Lastly, Hyperlaw, which comes out at £300 a year (£25 a month). I tried it out as part of a chambers-wide trial earlier this year, and wasn’t impressed. I liked its nested-email handling (and other intake), but spent too much time on its markup functions, which I didn’t like at all and which were near-useless for someone who spends a lot of time on an iPad.

So I’ve now given it a do-over, with a focus solely on bundling.

And… it’s pretty good. It sucks in nested emails quite happily, a big win. It appears to OCR stuff reasonably effectively. And it churns out usable bundles with a good deal of customisation of page numbers and tabbing.

I’m not entirely dancing for joy. Its interface, again, is horrible. Wholly unintuitive. It took me forever, even with the manual, to work out how to ensure documents were sorted in date order. Although it does a great job of detecting dates in documents, nine times out of ten it selects the wrong one, requiring one manually to tell it, for each document, which of several dates it’s extracted it should use. Overall, this is an awfully long way from being a pleasure to use.

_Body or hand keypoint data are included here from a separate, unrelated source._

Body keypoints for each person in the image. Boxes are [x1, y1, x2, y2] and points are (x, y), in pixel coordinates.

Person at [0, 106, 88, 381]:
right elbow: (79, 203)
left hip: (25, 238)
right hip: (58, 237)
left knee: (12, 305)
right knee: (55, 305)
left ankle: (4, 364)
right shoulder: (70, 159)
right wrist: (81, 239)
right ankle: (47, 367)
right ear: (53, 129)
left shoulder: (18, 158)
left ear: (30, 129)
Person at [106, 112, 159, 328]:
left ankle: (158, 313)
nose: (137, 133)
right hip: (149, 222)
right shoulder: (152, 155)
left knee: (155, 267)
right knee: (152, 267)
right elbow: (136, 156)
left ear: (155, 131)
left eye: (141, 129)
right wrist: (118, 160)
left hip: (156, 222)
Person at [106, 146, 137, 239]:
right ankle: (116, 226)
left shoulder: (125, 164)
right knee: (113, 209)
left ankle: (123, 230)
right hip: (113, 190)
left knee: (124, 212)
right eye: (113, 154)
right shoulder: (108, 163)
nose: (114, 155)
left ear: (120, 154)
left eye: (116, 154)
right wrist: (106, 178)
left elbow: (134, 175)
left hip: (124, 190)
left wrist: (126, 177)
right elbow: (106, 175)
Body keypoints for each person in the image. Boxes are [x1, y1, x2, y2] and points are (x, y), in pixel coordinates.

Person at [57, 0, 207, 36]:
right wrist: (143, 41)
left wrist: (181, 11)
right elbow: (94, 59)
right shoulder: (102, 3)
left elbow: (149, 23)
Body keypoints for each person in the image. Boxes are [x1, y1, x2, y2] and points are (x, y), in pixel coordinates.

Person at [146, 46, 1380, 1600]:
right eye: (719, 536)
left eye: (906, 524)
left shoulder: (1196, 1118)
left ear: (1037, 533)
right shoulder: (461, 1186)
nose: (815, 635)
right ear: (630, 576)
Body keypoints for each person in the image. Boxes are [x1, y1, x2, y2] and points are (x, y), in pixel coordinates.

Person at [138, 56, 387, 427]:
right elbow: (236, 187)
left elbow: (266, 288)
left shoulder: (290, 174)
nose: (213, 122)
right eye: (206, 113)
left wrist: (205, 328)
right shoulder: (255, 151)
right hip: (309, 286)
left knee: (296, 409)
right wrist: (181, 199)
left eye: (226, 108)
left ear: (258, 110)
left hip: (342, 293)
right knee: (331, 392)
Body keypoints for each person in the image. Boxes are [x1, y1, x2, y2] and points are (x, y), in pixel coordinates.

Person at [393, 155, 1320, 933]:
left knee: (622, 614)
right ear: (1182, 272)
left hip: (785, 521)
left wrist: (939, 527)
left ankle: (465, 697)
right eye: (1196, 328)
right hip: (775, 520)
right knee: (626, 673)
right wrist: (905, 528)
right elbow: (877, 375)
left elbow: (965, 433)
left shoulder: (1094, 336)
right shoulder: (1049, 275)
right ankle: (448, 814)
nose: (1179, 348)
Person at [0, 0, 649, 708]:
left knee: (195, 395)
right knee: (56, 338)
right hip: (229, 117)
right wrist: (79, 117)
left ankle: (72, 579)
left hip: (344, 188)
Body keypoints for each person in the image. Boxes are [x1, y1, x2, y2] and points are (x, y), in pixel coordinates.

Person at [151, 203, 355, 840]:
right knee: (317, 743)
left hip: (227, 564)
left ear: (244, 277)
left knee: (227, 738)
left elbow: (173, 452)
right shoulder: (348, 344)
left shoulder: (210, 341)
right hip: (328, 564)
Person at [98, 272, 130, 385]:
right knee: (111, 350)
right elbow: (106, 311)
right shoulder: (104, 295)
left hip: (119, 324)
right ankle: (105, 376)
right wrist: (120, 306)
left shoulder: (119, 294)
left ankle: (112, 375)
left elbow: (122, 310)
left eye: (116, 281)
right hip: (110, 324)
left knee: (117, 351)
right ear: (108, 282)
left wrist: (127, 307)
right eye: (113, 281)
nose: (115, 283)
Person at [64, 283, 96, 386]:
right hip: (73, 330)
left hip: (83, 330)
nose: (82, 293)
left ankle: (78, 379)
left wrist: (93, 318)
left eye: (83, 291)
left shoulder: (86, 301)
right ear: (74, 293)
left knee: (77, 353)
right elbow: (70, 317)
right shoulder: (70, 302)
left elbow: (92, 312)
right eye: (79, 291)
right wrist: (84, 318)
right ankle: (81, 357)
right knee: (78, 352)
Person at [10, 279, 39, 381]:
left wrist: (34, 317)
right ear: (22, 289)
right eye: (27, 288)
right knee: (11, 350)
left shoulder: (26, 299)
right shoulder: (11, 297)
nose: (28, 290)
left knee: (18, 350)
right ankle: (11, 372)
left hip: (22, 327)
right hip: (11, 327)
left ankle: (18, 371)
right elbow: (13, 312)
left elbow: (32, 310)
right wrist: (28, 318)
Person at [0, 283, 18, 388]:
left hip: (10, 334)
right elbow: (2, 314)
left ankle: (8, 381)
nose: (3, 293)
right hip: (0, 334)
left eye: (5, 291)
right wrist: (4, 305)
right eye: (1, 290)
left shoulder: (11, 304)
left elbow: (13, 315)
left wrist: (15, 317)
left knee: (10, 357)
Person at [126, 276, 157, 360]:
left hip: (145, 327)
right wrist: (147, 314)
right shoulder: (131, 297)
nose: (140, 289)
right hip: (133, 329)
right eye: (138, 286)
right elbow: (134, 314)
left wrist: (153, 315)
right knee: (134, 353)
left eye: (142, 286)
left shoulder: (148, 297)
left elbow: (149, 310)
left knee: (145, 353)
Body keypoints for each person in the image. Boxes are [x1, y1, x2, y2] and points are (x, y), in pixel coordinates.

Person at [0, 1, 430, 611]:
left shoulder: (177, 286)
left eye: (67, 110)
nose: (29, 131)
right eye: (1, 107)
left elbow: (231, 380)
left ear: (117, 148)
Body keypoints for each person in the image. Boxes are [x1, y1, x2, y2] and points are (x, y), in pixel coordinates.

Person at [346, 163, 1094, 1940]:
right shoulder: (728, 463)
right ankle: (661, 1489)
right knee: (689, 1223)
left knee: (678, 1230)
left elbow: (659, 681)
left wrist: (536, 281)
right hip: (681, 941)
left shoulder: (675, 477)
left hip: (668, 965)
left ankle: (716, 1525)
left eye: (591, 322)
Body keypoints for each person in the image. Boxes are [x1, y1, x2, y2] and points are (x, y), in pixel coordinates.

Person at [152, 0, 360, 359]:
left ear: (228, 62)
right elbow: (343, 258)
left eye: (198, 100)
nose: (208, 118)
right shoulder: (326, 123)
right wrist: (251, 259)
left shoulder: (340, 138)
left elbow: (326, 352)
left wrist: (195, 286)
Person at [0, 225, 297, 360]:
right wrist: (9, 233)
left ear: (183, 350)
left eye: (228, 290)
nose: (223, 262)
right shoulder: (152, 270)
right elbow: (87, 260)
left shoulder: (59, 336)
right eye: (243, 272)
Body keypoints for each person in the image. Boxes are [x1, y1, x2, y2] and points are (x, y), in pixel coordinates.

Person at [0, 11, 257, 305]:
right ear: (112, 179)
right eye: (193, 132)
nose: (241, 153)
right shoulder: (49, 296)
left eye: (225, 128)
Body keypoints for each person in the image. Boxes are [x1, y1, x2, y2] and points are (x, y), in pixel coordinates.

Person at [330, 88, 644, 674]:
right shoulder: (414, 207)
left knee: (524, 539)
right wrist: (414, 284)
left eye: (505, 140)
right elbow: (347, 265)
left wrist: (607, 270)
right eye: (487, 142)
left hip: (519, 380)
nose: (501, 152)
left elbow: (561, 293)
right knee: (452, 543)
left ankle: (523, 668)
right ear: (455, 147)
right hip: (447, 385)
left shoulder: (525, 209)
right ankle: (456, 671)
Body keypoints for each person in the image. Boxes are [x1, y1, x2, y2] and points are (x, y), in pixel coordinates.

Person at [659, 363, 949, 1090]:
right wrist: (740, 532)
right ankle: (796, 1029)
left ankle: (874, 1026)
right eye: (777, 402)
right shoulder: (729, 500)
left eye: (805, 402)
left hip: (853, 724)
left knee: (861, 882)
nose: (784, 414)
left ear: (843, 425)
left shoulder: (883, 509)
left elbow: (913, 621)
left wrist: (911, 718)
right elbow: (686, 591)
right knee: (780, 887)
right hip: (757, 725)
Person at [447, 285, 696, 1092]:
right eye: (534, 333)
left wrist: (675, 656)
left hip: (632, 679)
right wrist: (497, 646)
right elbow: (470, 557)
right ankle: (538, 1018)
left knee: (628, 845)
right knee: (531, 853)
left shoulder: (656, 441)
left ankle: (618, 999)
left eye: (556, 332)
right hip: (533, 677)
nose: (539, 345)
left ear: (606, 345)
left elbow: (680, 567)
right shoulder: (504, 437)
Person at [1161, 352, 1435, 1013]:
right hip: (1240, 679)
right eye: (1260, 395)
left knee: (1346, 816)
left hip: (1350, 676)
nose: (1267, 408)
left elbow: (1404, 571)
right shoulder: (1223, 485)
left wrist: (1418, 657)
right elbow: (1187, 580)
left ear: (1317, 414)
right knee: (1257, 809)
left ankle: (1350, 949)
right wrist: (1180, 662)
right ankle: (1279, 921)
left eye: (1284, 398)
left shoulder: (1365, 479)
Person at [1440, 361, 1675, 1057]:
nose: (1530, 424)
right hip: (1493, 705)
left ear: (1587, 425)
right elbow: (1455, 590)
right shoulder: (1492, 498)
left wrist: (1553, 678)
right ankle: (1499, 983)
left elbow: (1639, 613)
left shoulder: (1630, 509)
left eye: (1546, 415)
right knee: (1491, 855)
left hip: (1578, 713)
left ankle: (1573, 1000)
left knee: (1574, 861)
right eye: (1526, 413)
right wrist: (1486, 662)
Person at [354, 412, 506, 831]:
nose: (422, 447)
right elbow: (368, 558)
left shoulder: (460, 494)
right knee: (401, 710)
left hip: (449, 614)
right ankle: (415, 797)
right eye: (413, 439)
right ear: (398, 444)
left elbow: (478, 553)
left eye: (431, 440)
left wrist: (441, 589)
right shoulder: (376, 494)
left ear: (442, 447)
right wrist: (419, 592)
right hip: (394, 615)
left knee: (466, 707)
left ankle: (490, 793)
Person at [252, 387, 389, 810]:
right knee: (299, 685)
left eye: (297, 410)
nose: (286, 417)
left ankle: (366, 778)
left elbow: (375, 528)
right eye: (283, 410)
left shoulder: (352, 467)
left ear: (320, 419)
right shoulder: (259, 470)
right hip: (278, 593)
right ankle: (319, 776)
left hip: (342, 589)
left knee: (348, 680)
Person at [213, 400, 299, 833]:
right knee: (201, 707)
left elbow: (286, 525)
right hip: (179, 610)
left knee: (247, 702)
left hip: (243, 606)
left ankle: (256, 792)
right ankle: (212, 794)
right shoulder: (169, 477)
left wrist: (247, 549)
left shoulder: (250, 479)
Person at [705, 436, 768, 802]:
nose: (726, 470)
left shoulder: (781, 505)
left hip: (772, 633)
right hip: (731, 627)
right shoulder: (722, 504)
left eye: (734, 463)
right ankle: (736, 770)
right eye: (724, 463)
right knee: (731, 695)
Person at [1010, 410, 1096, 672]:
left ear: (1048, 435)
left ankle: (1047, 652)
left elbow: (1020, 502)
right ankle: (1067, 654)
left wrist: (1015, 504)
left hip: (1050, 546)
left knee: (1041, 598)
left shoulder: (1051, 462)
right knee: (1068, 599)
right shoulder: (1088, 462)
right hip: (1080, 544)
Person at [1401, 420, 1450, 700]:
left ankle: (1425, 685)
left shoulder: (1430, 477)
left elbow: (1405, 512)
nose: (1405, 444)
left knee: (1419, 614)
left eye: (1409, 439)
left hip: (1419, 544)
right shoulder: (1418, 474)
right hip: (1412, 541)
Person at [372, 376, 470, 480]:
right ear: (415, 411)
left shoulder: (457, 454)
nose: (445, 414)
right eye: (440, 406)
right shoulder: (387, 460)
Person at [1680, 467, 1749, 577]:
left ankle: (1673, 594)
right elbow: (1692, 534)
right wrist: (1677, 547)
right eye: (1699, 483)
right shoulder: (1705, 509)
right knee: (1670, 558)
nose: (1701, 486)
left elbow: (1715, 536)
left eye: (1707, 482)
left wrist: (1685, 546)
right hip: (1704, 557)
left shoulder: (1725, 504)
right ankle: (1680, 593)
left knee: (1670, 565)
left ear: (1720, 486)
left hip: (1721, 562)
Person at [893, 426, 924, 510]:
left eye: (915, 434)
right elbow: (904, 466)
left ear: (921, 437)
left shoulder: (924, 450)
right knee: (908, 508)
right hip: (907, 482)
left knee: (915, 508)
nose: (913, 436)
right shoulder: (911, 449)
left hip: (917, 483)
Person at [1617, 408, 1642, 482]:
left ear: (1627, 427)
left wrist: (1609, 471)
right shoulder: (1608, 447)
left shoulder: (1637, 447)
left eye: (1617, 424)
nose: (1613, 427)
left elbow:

But it pulled in a whole bunch of documents, of varying types. It OCRed them. It enabled them to be split, ordered and bundled. It created (again, with a certain amount of fiddling) a workable hyperlinked contents page. (Although please, Hyperlaw – if you’ll allow me to use Bates page numbering, as a number of courts require, could you put that on the index as well? Thanks.) And I should be able to design a standard template into which to squirt documents, so that bundles come out as I want them to look.

The outcome

People, we have a winner.

Of course I don’t have my ideal scenario. I’d infinitely prefer something native, rather than a web service. And huge chunks of Hyperlaw are essentially useless to me, and it hurts to be paying for something I have no intention of using.

But is avoiding bundling pain worth £300 a year to me? I think it may be. I haven’t signed up yet. But I’m certainly well on the way to doing so.

That said, I’m sure I’ve missed options. Do tell. I’d like to make sure I’m doing the right thing. Let me know.

(*Footnote to the headline: It’s an old adage in British journalism that if a piece has a headline posing a yes-no question, the answer is almost always “no”. Mostly because if it wasn’t, and the piece was on solid ground, there wouldn’t have been any need to put in the question mark in the first place. It’s a bit like headlines with quote marks in – they mostly mean “we haven’t actually stood up this quote, and it might well be bollocks. But it’s a great top line, and we just want the clicks.” Sorry to have broken the rules there.)